I never so clearly realised the pressing urge to acknowledge, accept and welcome human diversity, whatever its form and expression, as well as to challenge the stereotypes and prejudices it inevitably reveals to me.

The GSD concept is just emerging. It’s hardly starting to contribute redesigning the outlines of our ‘community’ and to influence the way we look at our patients, and perhaps at our practice. Meeting GSD persons who embody some GSD aspects I didn’t know, or about which I had rather bulky prejudices, helped me a tremendous lot in accepting them better, hence feeling better with myself and more open to my patients.

André Helman, MD; a relational psychotherapist from Paris.

Omissions in the Core Competencies

With the recent events in Russia over the state of LGBT+ rights and acceptance, we thought it might be interesting to point out a recent event which caused some concern.

During the revision of the Professional Competencies for Psychotherapists in Europe being drafted by the European Association for Psychotherapists (EAP)  it was noted by one of our Directory members, psychologist Dr Greg Madison that the extensive document held in it no mention of sexual minorities as ‘stimagtised’ groups. For a relatively sizeable ‘minority’ this appeared to be a glaring omission.

And it was. On closer examination it was confirmed that no mention of sexualities was given, although issues of gender had been.
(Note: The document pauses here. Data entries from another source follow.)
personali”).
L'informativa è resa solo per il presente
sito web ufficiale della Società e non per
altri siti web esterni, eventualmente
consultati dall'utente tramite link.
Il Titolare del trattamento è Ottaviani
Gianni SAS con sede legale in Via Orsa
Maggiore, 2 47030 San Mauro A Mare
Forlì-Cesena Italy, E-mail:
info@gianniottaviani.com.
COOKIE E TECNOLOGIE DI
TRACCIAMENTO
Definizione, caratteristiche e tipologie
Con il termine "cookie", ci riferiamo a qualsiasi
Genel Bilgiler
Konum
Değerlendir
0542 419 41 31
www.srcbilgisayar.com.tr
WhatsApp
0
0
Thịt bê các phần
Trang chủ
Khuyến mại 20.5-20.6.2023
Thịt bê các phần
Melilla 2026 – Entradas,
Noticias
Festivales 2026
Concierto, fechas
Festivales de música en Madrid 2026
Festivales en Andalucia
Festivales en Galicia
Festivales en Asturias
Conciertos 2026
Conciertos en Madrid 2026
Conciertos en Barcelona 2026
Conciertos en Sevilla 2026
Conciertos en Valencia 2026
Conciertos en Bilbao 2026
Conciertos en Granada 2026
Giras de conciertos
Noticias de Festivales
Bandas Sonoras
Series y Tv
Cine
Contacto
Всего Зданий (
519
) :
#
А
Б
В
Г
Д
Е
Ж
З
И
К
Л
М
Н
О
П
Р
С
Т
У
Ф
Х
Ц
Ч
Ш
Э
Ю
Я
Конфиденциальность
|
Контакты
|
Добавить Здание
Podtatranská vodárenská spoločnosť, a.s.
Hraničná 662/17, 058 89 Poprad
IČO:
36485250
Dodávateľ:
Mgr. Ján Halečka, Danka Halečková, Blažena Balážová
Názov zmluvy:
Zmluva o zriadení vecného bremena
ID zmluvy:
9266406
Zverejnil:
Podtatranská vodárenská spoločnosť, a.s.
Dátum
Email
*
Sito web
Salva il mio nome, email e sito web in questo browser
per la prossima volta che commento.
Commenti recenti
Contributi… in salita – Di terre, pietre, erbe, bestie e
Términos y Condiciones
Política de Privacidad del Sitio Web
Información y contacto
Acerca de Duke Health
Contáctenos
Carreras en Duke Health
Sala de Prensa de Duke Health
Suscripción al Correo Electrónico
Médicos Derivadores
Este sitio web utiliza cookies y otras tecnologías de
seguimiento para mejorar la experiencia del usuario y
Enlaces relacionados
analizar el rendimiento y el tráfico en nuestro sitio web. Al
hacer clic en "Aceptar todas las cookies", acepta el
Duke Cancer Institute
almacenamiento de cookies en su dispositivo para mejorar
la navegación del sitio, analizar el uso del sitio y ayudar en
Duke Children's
Pink Therapy founder, Dominic Davies contacted Tom Warnecke Vice Chair of UKCP to express his concern and an amendment was quickly proposed.

The issue itself is worth commenting upon, not simply because of the state of LGBT+ rights in Europe as of global interest, but for the concern raised when the sexualities are excluded from information that creates more understanding therapeutic support for stigmatised groups.

The Executive Council of EAP meeting occurs this month in Moscow, in which the amendment, which has now garnered additional support from the Irish Council for Psychotherapy, will be reviewed.

It is hoped that the location of this meeting will not affect the outcome of this particular amendment, and in the new Competencies there will be due consideration of sexual minorities.